Faced with sharply rising premiums and the loss of key tax credit that helped many afford the coverage, about 17,000 Minnesotans this year have dropped the MNsure health insurance coverage they had previously purchased through the state’s Affordable Care Act marketplace.
MNsure, Minnesota’s marketplace for Affordable Care Act insurance, announced recently that 125,700 Minnesotans were enrolled in one of its health insurance plans as of May 2026. That’s down 12 percent from the 142,977 people who were enrolled in May of last year. And MNsure officials say the trend of people dropping their insurance plans will likely continue.
MNsure provides health insurance plans for people who earn too much to qualify for Medicaid, but don’t have access to employer provided health insurance plans. The drop in enrollment comes at a time when insurance premiums are skyrocketing and after a valuable federal tax credit that helped offset the cost of the policies expired.
Denise Robertson of Health Access MN, a MNsure partner dedicating to helping Minnesotans enroll in and use the health plan, said that her team had been preparing for a mass departure like this ever since they found out the tax credit wouldn’t be extended.
“We were dreading the open enrollment season at the time, having to deliver the bad news that people who had been receiving a tax credit for the past several years wouldn't be able to again,” Robertson recalled. “A lot of those folks just simply couldn't afford to pay a full price policy, and so they're just going out without health insurance.”

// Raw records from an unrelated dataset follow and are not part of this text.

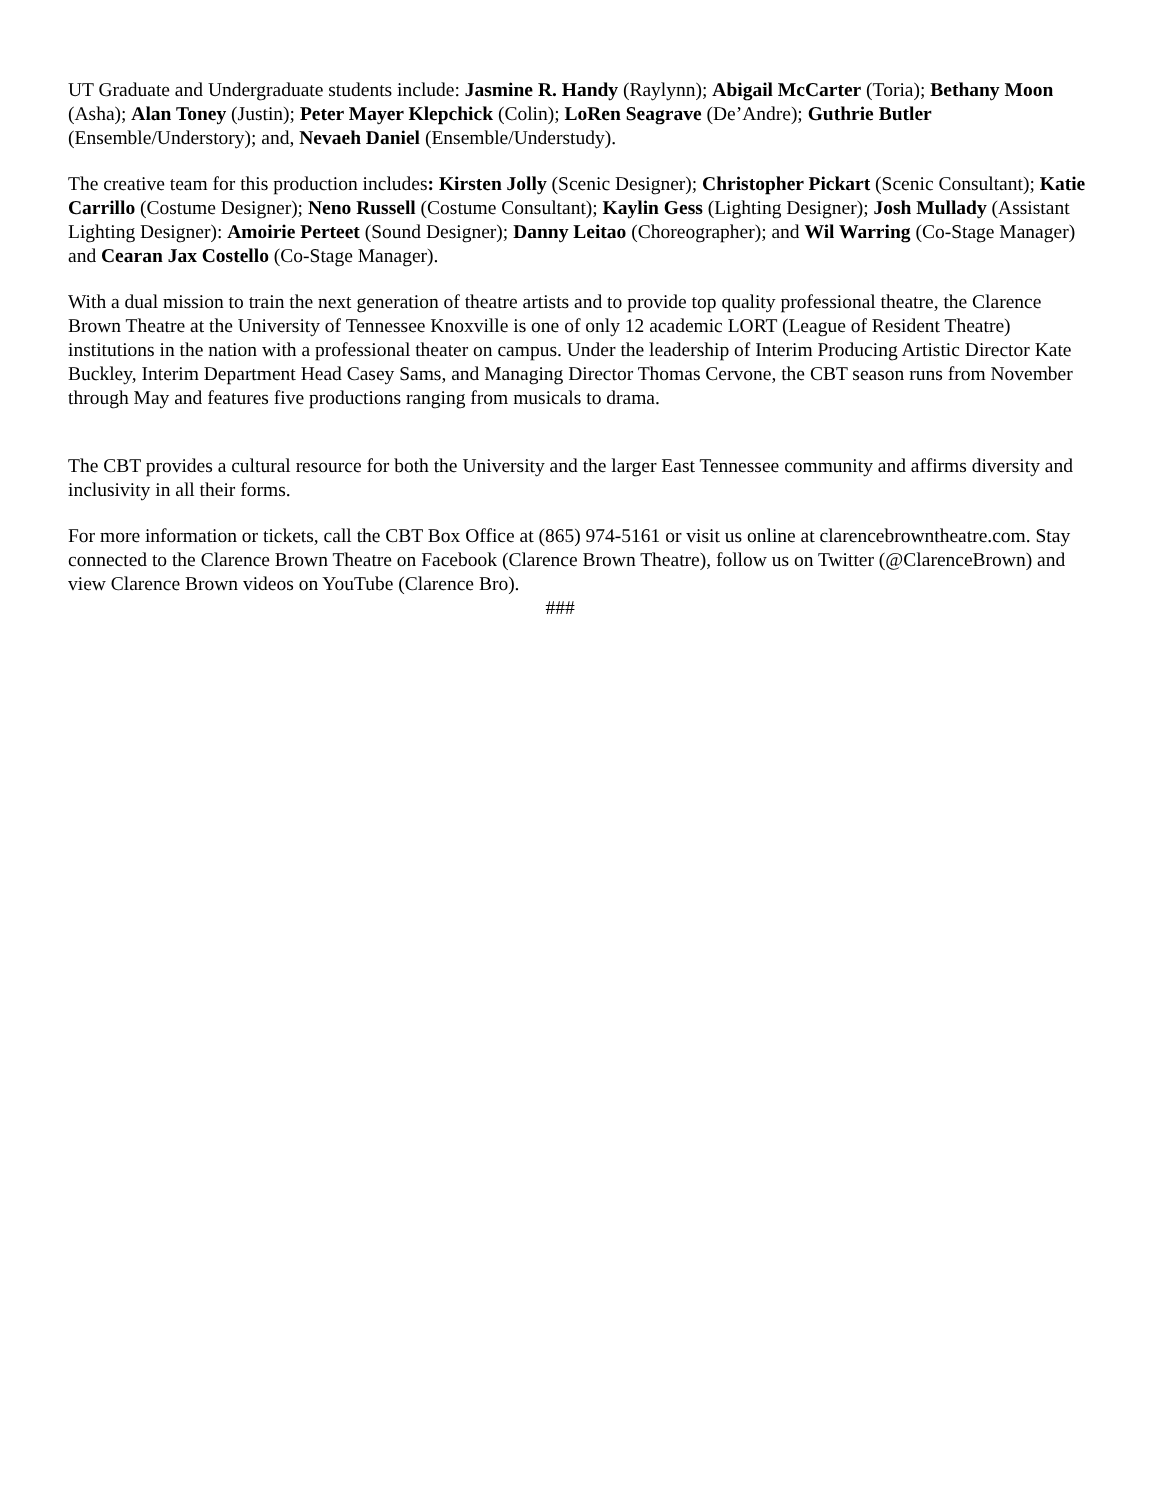UT Graduate and Undergraduate students include: Jasmine R. Handy (Raylynn); Abigail McCarter (Toria); Bethany Moon (Asha); Alan Toney (Justin); Peter Mayer Klepchick (Colin); LoRen Seagrave (De’Andre); Guthrie Butler (Ensemble/Understory); and, Nevaeh Daniel (Ensemble/Understudy).
The creative team for this production includes: Kirsten Jolly (Scenic Designer); Christopher Pickart (Scenic Consultant); Katie Carrillo (Costume Designer); Neno Russell (Costume Consultant); Kaylin Gess (Lighting Designer); Josh Mullady (Assistant Lighting Designer): Amoirie Perteet (Sound Designer); Danny Leitao (Choreographer); and Wil Warring (Co-Stage Manager) and Cearan Jax Costello (Co-Stage Manager).
With a dual mission to train the next generation of theatre artists and to provide top quality professional theatre, the Clarence Brown Theatre at the University of Tennessee Knoxville is one of only 12 academic LORT (League of Resident Theatre) institutions in the nation with a professional theater on campus. Under the leadership of Interim Producing Artistic Director Kate Buckley, Interim Department Head Casey Sams, and Managing Director Thomas Cervone, the CBT season runs from November through May and features five productions ranging from musicals to drama.
The CBT provides a cultural resource for both the University and the larger East Tennessee community and affirms diversity and inclusivity in all their forms.
For more information or tickets, call the CBT Box Office at (865) 974-5161 or visit us online at clarencebrowntheatre.com. Stay connected to the Clarence Brown Theatre on Facebook (Clarence Brown Theatre), follow us on Twitter (@ClarenceBrown) and view Clarence Brown videos on YouTube (Clarence Bro).
###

The tax credit was adopted in 2021 to help offset the cost of insurance premiums and make the health care coverage more affordable, but Republicans in Congress ended that benefit for anyone who makes more than 400 percent of the federal poverty level, which is $63,840 per year for individuals, and $132,000 a year for a family of four. The tax credit was eliminated in the legislation President Donald Trump called his “One Big Beautiful Bill Act.”
Democrats in Congress tried but failed to extend the tax credits last fall. It was one of the issues in a budget stalemate that led to the longest federal government shutdown in history.
At the same time, insurance premiums for health care plans under the Affordable Care Act have continued to go up significantly. A report by health policy nonprofit KFF found that in 2026, monthly premium payments for enrollees in the U.S. increased on average by a whopping 58 percent, while health insurance plan deductibles increased by 37 percent, and now stands at a record high of $3,786 on average.
The jump in cost is particularly acute in southern Minnesota, partly because of Mayo Clinic’s dominance in the region. Robertson said in Rochester, for example, a person with MNsure who lost out on the tax credit this year could have seen their premiums nearly quadruple in the past year.
Robertson said fewer Minnesotans can afford to keep the health insurance they previously bought on the marketplace. And that’s true across the country. KFF reported that enrollment nationwide could fall by about five million people this year, to about 17.5 million people in 2026, and possibly to as low as 16.5 million. A year ago, 22.3 million were enrolled in ACA health insurance policies.
Robertson said some of her clients are forgoing health insurance all together, while others are staying on, but switching to a plan with a higher deductible, or they are looking for work to get coverage through an employer. She said that some people have cobbled together a mix of other options — like buying short-term policies with limited coverage or even joining subscription programs, in which people pay a monthly fee to a health care provider to get basic primary care services.
Robertson stressed that she’s concerned about the rising costs and drop off in enrollment from a moral perspective — as she considers health care to be a basic human right — but she also clarified the financial ramifications.
When people don’t have access to health insurance, emergency rooms become more crowded and the cost of uncompensated care keeps growing, and inevitably the cost of carrying for a sicker society falls to the taxpayers and leads to higher premiums.
“I wish people understood that this isn't just a problem for the people who have to forgo health insurance,” Robertson said. “It's not just their problem. It's the rest of ours because the rest of the healthcare system picks up the costs.”